▶ _TASK OBJECTIVE_:
Reproduce every line in the material below that holds "Windows".

----------

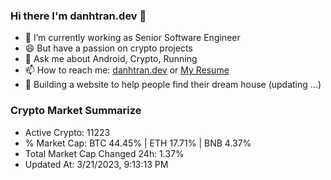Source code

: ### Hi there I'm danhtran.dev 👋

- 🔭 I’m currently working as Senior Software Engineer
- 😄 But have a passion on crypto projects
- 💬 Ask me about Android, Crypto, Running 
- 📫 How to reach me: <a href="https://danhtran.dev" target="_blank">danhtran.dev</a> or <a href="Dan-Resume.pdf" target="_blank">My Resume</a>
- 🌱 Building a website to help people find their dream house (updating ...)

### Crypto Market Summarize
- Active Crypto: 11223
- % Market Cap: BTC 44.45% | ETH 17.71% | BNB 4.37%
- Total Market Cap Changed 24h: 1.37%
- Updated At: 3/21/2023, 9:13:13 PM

----------

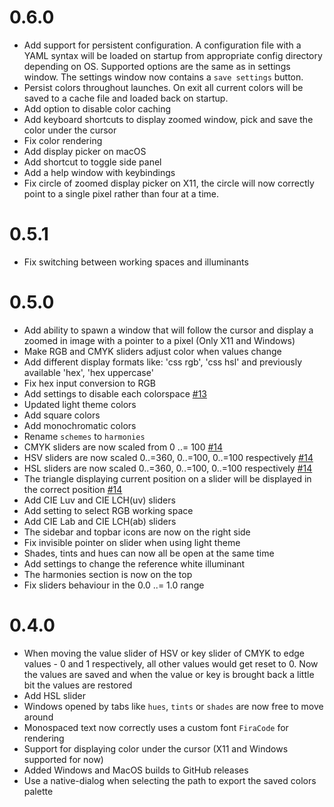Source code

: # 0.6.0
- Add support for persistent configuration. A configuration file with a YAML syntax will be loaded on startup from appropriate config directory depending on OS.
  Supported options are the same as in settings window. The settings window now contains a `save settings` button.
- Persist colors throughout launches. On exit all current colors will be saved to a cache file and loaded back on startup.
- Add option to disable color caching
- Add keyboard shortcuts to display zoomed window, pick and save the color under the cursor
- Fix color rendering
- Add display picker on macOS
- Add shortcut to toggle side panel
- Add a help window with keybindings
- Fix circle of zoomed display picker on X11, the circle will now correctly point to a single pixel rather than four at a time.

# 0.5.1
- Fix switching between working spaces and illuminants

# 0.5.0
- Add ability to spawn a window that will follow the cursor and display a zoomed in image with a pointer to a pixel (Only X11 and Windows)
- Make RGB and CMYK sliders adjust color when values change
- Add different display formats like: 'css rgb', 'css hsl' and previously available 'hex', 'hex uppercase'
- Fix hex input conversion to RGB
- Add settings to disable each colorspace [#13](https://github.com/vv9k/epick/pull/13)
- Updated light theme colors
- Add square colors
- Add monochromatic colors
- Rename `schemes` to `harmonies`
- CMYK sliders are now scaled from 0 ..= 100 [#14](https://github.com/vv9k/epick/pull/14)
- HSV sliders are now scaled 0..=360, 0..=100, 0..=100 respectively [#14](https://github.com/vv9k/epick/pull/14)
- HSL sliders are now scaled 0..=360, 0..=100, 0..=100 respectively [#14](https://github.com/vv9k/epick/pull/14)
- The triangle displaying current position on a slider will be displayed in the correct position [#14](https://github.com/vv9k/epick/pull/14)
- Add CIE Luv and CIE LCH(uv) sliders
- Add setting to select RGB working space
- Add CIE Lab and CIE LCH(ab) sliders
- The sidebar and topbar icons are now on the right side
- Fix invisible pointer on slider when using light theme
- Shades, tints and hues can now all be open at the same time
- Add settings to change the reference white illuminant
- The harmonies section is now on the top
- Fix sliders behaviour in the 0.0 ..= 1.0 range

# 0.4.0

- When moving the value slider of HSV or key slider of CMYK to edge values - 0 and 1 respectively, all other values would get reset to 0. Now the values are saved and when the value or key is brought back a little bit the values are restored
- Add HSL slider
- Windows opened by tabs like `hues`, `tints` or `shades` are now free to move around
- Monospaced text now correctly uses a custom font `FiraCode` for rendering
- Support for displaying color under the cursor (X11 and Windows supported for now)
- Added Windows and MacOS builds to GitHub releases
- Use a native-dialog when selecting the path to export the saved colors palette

----------

▶ _REPLY_:
- Add ability to spawn a window that will follow the cursor and display a zoomed in image with a pointer to a pixel (Only X11 and Windows)
- Windows opened by tabs like `hues`, `tints` or `shades` are now free to move around
- Support for displaying color under the cursor (X11 and Windows supported for now)
- Added Windows and MacOS builds to GitHub releases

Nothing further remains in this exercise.